Written by Camper Julie Nee on Dec 3, 2019; picked up by our crew via Facebook
One year ago…I was diagnosed with breast cancer.
What was my reaction? Okay, no biggie, let’s get it out and move on. Denial. Once you say the “C” word, you are thrust into a medical world you never imagined.
A week later, I was sitting in a 3-hour appointment called the Multidisciplinary Cancer Clinic and all of the various practitioners (medical oncologist, surgical oncologist, radiation oncologist—who knew there were three different types of oncologists?!, nurse navigator, etc) take turns visiting you and talking about various things like mastectomy, chemotherapy, radiation, etc.
All I could think the entire time was, “what am I even doing here? I am not going to be doing ANY of these things!”
I just assumed that they would grab my little tumor and life would move on.
Denial still in full force.
That was before all of the scans, ultrasounds, etc. After the scans, come to find out, there were three tumors, not one.

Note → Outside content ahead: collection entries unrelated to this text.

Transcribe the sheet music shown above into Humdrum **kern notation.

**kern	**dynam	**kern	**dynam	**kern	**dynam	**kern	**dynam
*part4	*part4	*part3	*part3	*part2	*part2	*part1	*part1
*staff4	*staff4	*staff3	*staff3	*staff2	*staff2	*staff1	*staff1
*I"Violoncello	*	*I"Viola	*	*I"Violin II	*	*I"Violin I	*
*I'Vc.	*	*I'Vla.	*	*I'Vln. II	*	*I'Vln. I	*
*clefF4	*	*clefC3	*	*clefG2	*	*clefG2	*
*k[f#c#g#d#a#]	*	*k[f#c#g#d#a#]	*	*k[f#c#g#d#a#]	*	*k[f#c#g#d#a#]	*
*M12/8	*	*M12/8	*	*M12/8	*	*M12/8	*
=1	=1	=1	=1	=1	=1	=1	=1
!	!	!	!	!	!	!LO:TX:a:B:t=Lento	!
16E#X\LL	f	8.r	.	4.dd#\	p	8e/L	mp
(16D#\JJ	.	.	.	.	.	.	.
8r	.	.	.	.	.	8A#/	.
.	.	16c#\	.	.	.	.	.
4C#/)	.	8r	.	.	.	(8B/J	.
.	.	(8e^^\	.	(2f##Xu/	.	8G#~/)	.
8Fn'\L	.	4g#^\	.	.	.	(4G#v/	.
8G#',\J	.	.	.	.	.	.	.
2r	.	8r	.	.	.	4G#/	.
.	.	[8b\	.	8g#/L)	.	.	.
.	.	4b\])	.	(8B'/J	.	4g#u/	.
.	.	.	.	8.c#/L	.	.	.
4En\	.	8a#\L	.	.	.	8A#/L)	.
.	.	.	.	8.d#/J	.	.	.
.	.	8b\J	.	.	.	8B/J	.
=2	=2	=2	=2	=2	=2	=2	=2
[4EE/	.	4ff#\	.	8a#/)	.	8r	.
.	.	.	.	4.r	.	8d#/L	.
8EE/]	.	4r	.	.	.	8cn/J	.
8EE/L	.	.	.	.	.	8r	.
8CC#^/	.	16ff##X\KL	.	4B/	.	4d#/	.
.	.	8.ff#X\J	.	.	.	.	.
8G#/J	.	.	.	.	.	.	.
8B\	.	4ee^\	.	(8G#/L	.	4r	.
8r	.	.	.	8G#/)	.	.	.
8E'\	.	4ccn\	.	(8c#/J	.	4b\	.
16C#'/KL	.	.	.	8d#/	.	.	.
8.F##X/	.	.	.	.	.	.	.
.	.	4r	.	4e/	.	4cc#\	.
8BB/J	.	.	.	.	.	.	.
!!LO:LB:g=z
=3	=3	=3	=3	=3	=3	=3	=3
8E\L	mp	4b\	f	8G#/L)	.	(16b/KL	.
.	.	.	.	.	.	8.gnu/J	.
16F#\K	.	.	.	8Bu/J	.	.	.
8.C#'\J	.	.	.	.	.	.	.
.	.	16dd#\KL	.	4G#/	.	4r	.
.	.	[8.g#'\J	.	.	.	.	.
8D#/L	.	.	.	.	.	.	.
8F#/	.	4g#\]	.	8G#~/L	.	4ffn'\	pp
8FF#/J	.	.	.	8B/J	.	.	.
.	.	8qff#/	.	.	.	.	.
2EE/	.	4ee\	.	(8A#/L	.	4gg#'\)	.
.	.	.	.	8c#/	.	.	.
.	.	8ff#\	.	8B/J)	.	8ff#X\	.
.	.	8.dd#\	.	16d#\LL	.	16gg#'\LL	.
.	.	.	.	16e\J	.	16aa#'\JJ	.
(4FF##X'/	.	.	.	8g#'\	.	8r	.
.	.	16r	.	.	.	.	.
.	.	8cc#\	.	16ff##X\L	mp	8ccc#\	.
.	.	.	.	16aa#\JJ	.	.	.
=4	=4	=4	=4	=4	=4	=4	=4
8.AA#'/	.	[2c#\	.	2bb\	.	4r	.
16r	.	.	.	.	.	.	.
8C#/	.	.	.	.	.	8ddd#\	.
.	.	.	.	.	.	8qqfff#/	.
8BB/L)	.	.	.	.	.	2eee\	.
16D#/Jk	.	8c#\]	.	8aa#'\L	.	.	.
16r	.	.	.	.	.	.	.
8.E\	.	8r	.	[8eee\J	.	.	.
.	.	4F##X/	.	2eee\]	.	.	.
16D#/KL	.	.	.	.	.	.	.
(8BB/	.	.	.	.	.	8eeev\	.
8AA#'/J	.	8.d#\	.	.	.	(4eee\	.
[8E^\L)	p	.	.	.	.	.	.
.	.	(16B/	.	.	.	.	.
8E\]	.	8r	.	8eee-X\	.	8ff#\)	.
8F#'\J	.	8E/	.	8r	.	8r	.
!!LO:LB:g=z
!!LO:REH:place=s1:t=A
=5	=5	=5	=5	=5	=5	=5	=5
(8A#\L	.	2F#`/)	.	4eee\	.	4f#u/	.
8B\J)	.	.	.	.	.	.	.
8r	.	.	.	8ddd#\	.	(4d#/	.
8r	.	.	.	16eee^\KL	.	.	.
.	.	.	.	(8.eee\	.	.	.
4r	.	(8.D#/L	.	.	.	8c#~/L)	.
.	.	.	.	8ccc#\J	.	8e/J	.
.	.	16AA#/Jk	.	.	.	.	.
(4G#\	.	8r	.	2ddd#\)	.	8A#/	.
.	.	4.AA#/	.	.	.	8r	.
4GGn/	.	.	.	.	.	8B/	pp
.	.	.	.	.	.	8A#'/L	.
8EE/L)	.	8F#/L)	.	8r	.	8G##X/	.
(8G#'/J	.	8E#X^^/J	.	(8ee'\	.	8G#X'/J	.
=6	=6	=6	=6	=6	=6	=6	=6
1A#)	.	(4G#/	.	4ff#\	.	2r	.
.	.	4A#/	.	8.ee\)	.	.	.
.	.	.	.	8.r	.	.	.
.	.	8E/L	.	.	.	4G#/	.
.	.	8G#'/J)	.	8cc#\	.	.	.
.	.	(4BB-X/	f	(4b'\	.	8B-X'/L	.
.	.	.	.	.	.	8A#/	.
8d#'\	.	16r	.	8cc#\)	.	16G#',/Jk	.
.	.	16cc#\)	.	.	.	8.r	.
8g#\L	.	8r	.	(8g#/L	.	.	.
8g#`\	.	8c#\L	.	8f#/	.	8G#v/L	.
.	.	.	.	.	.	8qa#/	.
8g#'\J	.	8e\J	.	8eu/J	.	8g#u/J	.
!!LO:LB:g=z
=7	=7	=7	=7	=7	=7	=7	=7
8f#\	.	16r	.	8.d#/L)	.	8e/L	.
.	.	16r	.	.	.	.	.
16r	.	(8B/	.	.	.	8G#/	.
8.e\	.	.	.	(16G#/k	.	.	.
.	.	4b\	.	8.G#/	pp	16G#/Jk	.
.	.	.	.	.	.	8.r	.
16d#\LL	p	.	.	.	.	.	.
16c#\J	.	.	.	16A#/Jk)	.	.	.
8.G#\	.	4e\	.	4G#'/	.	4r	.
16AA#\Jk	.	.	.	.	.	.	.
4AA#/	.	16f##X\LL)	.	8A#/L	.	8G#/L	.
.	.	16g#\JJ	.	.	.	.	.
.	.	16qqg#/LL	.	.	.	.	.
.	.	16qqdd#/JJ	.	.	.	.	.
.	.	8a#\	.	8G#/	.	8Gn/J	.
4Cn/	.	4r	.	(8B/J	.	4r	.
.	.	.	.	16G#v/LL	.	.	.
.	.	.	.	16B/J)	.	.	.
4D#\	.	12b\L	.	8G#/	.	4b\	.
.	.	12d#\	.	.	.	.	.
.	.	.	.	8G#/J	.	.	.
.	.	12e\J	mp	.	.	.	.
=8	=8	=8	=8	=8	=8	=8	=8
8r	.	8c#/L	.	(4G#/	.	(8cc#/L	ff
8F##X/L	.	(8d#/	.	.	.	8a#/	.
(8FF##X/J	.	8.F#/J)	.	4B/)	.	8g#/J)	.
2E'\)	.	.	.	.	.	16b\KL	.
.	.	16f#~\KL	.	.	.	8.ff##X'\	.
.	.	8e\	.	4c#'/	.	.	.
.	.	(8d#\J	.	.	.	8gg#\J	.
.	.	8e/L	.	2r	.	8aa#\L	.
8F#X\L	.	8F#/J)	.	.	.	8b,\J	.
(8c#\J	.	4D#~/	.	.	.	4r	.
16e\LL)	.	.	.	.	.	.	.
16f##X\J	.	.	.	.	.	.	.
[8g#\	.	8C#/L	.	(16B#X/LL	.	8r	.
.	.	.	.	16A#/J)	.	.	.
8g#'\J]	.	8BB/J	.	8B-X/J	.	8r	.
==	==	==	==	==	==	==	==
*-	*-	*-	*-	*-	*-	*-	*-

Denial over, mastectomy is now the plan. But still, let’s do this surgery and move on. Nothing else. The scans showed nothing in the lymph nodes.
Mastectomy comes, a new surprising layer is revealed—in addition to removing the three tumors totaling 6.2 cm, they found cancer in one of my lymph nodes (those things combined, size and lymph involvement, Stage 3). The surgeon was surprised and so was I. Lymph nodes are a game-changer.
Oncologist now recommending chemo and radiation—once again I am pushing back. Isn’t the mastectomy enough?
I decided that I needed a second opinion and went to Duke to get it. What did they say? The EXACT same thing as my oncologist. Bummer x 1,000.
So here we are a year from diagnosis date, and I did ALL of the things I said I wouldn’t have to do—mastectomy, 5.5 months of chemo, AND 30 radiation treatments.
As we talked about this as a family tonight, we talked about how hard it is to believe that it’s been a year and that it’s all over and how great it is that we can put this chapter behind us.